Update the lines below by putting "broliai" wherever "vienuoliai" occurs. Change nothing else.

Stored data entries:
****************

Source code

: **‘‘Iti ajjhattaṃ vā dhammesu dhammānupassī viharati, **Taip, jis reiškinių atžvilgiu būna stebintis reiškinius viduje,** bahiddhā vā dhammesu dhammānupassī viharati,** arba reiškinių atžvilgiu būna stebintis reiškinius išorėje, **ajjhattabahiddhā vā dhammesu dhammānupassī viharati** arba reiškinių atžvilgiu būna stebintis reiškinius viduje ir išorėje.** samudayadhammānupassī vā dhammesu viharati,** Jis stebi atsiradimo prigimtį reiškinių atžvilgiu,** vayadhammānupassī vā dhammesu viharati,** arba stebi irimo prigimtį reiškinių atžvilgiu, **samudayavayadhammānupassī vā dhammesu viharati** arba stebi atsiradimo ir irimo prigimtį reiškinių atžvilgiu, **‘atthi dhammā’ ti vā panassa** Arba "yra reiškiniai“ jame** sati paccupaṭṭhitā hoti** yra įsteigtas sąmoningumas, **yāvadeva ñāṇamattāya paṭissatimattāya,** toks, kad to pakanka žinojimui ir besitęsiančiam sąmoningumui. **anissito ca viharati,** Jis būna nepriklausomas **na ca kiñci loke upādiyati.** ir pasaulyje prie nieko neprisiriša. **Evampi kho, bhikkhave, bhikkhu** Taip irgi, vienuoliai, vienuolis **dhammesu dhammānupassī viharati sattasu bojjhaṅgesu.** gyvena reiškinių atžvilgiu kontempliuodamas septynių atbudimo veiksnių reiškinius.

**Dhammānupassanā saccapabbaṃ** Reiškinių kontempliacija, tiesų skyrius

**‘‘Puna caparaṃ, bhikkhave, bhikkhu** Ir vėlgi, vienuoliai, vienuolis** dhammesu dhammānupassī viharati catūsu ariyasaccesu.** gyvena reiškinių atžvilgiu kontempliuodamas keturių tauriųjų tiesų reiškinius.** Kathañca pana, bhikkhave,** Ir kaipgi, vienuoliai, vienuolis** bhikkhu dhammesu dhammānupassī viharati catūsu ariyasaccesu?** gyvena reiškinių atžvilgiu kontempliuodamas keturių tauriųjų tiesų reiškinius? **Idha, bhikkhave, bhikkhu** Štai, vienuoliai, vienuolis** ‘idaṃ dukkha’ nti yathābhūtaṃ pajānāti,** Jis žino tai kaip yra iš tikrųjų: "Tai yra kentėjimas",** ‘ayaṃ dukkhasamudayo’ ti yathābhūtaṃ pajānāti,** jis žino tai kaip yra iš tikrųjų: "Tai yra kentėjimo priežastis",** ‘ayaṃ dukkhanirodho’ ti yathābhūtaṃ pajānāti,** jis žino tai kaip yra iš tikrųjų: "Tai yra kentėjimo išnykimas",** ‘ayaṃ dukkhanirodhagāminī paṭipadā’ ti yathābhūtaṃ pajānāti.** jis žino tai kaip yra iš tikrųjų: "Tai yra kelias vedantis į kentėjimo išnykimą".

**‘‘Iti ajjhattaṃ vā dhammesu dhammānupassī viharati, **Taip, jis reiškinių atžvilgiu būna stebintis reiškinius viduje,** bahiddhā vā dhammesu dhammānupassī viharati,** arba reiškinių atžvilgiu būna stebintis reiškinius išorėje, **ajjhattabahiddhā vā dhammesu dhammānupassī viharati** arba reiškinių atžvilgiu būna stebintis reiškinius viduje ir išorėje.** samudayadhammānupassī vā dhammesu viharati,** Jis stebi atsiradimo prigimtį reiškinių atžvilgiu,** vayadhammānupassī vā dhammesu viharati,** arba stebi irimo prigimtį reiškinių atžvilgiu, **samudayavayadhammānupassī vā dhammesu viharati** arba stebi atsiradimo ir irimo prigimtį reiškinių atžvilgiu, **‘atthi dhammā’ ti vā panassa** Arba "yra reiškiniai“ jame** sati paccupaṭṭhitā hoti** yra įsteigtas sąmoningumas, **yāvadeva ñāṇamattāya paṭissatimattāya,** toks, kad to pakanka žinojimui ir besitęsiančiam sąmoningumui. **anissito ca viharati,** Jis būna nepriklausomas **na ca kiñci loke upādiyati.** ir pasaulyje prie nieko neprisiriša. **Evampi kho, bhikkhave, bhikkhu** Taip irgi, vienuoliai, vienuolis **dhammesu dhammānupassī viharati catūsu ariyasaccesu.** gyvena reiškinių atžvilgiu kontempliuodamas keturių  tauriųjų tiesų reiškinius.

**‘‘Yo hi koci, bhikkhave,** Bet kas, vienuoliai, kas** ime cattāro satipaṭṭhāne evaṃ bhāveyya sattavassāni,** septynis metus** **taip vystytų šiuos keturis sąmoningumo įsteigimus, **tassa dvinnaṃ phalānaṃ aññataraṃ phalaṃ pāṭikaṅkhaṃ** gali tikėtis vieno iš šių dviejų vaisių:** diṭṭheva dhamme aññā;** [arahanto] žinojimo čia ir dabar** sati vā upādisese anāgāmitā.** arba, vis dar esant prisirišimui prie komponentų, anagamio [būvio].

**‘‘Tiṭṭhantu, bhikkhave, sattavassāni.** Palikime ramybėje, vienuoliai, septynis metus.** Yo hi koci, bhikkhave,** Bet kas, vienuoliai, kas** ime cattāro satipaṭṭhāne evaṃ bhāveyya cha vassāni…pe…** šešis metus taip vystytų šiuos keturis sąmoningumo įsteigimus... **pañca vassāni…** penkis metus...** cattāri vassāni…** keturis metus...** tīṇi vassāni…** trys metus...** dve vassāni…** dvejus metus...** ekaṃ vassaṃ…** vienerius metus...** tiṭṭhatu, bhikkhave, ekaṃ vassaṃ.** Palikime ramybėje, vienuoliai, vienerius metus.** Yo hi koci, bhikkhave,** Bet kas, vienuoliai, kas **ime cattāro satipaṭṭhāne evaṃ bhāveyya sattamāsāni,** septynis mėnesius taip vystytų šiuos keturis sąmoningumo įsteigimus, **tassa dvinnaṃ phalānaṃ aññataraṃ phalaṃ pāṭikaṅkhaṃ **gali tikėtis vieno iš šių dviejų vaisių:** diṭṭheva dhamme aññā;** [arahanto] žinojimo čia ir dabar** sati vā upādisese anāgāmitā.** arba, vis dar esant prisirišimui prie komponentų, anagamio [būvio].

****************

▸ TASK RESPONSE:
Source code

: **‘‘Iti ajjhattaṃ vā dhammesu dhammānupassī viharati, **Taip, jis reiškinių atžvilgiu būna stebintis reiškinius viduje,** bahiddhā vā dhammesu dhammānupassī viharati,** arba reiškinių atžvilgiu būna stebintis reiškinius išorėje, **ajjhattabahiddhā vā dhammesu dhammānupassī viharati** arba reiškinių atžvilgiu būna stebintis reiškinius viduje ir išorėje.** samudayadhammānupassī vā dhammesu viharati,** Jis stebi atsiradimo prigimtį reiškinių atžvilgiu,** vayadhammānupassī vā dhammesu viharati,** arba stebi irimo prigimtį reiškinių atžvilgiu, **samudayavayadhammānupassī vā dhammesu viharati** arba stebi atsiradimo ir irimo prigimtį reiškinių atžvilgiu, **‘atthi dhammā’ ti vā panassa** Arba "yra reiškiniai“ jame** sati paccupaṭṭhitā hoti** yra įsteigtas sąmoningumas, **yāvadeva ñāṇamattāya paṭissatimattāya,** toks, kad to pakanka žinojimui ir besitęsiančiam sąmoningumui. **anissito ca viharati,** Jis būna nepriklausomas **na ca kiñci loke upādiyati.** ir pasaulyje prie nieko neprisiriša. **Evampi kho, bhikkhave, bhikkhu** Taip irgi, broliai, vienuolis **dhammesu dhammānupassī viharati sattasu bojjhaṅgesu.** gyvena reiškinių atžvilgiu kontempliuodamas septynių atbudimo veiksnių reiškinius.

**Dhammānupassanā saccapabbaṃ** Reiškinių kontempliacija, tiesų skyrius

**‘‘Puna caparaṃ, bhikkhave, bhikkhu** Ir vėlgi, broliai, vienuolis** dhammesu dhammānupassī viharati catūsu ariyasaccesu.** gyvena reiškinių atžvilgiu kontempliuodamas keturių tauriųjų tiesų reiškinius.** Kathañca pana, bhikkhave,** Ir kaipgi, broliai, vienuolis** bhikkhu dhammesu dhammānupassī viharati catūsu ariyasaccesu?** gyvena reiškinių atžvilgiu kontempliuodamas keturių tauriųjų tiesų reiškinius? **Idha, bhikkhave, bhikkhu** Štai, broliai, vienuolis** ‘idaṃ dukkha’ nti yathābhūtaṃ pajānāti,** Jis žino tai kaip yra iš tikrųjų: "Tai yra kentėjimas",** ‘ayaṃ dukkhasamudayo’ ti yathābhūtaṃ pajānāti,** jis žino tai kaip yra iš tikrųjų: "Tai yra kentėjimo priežastis",** ‘ayaṃ dukkhanirodho’ ti yathābhūtaṃ pajānāti,** jis žino tai kaip yra iš tikrųjų: "Tai yra kentėjimo išnykimas",** ‘ayaṃ dukkhanirodhagāminī paṭipadā’ ti yathābhūtaṃ pajānāti.** jis žino tai kaip yra iš tikrųjų: "Tai yra kelias vedantis į kentėjimo išnykimą".

**‘‘Iti ajjhattaṃ vā dhammesu dhammānupassī viharati, **Taip, jis reiškinių atžvilgiu būna stebintis reiškinius viduje,** bahiddhā vā dhammesu dhammānupassī viharati,** arba reiškinių atžvilgiu būna stebintis reiškinius išorėje, **ajjhattabahiddhā vā dhammesu dhammānupassī viharati** arba reiškinių atžvilgiu būna stebintis reiškinius viduje ir išorėje.** samudayadhammānupassī vā dhammesu viharati,** Jis stebi atsiradimo prigimtį reiškinių atžvilgiu,** vayadhammānupassī vā dhammesu viharati,** arba stebi irimo prigimtį reiškinių atžvilgiu, **samudayavayadhammānupassī vā dhammesu viharati** arba stebi atsiradimo ir irimo prigimtį reiškinių atžvilgiu, **‘atthi dhammā’ ti vā panassa** Arba "yra reiškiniai“ jame** sati paccupaṭṭhitā hoti** yra įsteigtas sąmoningumas, **yāvadeva ñāṇamattāya paṭissatimattāya,** toks, kad to pakanka žinojimui ir besitęsiančiam sąmoningumui. **anissito ca viharati,** Jis būna nepriklausomas **na ca kiñci loke upādiyati.** ir pasaulyje prie nieko neprisiriša. **Evampi kho, bhikkhave, bhikkhu** Taip irgi, broliai, vienuolis **dhammesu dhammānupassī viharati catūsu ariyasaccesu.** gyvena reiškinių atžvilgiu kontempliuodamas keturių  tauriųjų tiesų reiškinius.

**‘‘Yo hi koci, bhikkhave,** Bet kas, broliai, kas** ime cattāro satipaṭṭhāne evaṃ bhāveyya sattavassāni,** septynis metus** **taip vystytų šiuos keturis sąmoningumo įsteigimus, **tassa dvinnaṃ phalānaṃ aññataraṃ phalaṃ pāṭikaṅkhaṃ** gali tikėtis vieno iš šių dviejų vaisių:** diṭṭheva dhamme aññā;** [arahanto] žinojimo čia ir dabar** sati vā upādisese anāgāmitā.** arba, vis dar esant prisirišimui prie komponentų, anagamio [būvio].

**‘‘Tiṭṭhantu, bhikkhave, sattavassāni.** Palikime ramybėje, broliai, septynis metus.** Yo hi koci, bhikkhave,** Bet kas, broliai, kas** ime cattāro satipaṭṭhāne evaṃ bhāveyya cha vassāni…pe…** šešis metus taip vystytų šiuos keturis sąmoningumo įsteigimus... **pañca vassāni…** penkis metus...** cattāri vassāni…** keturis metus...** tīṇi vassāni…** trys metus...** dve vassāni…** dvejus metus...** ekaṃ vassaṃ…** vienerius metus...** tiṭṭhatu, bhikkhave, ekaṃ vassaṃ.** Palikime ramybėje, broliai, vienerius metus.** Yo hi koci, bhikkhave,** Bet kas, broliai, kas **ime cattāro satipaṭṭhāne evaṃ bhāveyya sattamāsāni,** septynis mėnesius taip vystytų šiuos keturis sąmoningumo įsteigimus, **tassa dvinnaṃ phalānaṃ aññataraṃ phalaṃ pāṭikaṅkhaṃ **gali tikėtis vieno iš šių dviejų vaisių:** diṭṭheva dhamme aññā;** [arahanto] žinojimo čia ir dabar** sati vā upādisese anāgāmitā.** arba, vis dar esant prisirišimui prie komponentų, anagamio [būvio].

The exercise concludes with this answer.